(Records taken from a dataset)
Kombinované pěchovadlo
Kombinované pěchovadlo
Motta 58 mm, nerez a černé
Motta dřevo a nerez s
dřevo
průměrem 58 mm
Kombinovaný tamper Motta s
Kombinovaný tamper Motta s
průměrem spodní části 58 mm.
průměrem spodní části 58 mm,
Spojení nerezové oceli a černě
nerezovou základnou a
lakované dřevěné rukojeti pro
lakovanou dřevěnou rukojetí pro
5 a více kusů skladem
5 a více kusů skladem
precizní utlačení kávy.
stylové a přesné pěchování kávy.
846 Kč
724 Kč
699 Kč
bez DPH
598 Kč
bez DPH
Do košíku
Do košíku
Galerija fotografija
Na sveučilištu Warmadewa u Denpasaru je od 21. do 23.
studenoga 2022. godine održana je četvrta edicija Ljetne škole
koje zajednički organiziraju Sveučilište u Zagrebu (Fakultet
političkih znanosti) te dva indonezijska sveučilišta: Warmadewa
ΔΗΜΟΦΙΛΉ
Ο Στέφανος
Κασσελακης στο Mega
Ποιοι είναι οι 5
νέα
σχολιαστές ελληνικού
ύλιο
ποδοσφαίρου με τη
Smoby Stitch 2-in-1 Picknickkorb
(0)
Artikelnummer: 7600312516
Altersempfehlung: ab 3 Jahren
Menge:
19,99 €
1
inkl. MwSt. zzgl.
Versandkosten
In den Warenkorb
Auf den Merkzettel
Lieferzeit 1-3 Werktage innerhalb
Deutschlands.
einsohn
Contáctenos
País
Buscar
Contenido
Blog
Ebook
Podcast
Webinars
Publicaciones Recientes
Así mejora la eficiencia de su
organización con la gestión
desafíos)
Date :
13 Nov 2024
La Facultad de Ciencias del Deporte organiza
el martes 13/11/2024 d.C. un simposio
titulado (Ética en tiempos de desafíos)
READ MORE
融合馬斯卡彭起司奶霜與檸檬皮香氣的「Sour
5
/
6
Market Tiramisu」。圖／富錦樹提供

#### Directive:
Copy every line of the data above word for word, in the same order.

#### Written solution:
Kombinované pěchovadlo
Kombinované pěchovadlo
Motta 58 mm, nerez a černé
Motta dřevo a nerez s
dřevo
průměrem 58 mm
Kombinovaný tamper Motta s
Kombinovaný tamper Motta s
průměrem spodní části 58 mm.
průměrem spodní části 58 mm,
Spojení nerezové oceli a černě
nerezovou základnou a
lakované dřevěné rukojeti pro
lakovanou dřevěnou rukojetí pro
5 a více kusů skladem
5 a více kusů skladem
precizní utlačení kávy.
stylové a přesné pěchování kávy.
846 Kč
724 Kč
699 Kč
bez DPH
598 Kč
bez DPH
Do košíku
Do košíku
Galerija fotografija
Na sveučilištu Warmadewa u Denpasaru je od 21. do 23.
studenoga 2022. godine održana je četvrta edicija Ljetne škole
koje zajednički organiziraju Sveučilište u Zagrebu (Fakultet
političkih znanosti) te dva indonezijska sveučilišta: Warmadewa
ΔΗΜΟΦΙΛΉ
Ο Στέφανος
Κασσελακης στο Mega
Ποιοι είναι οι 5
νέα
σχολιαστές ελληνικού
ύλιο
ποδοσφαίρου με τη
Smoby Stitch 2-in-1 Picknickkorb
(0)
Artikelnummer: 7600312516
Altersempfehlung: ab 3 Jahren
Menge:
19,99 €
1
inkl. MwSt. zzgl.
Versandkosten
In den Warenkorb
Auf den Merkzettel
Lieferzeit 1-3 Werktage innerhalb
Deutschlands.
einsohn
Contáctenos
País
Buscar
Contenido
Blog
Ebook
Podcast
Webinars
Publicaciones Recientes
Así mejora la eficiencia de su
organización con la gestión
desafíos)
Date :
13 Nov 2024
La Facultad de Ciencias del Deporte organiza
el martes 13/11/2024 d.C. un simposio
titulado (Ética en tiempos de desafíos)
READ MORE
融合馬斯卡彭起司奶霜與檸檬皮香氣的「Sour
5
/
6
Market Tiramisu」。圖／富錦樹提供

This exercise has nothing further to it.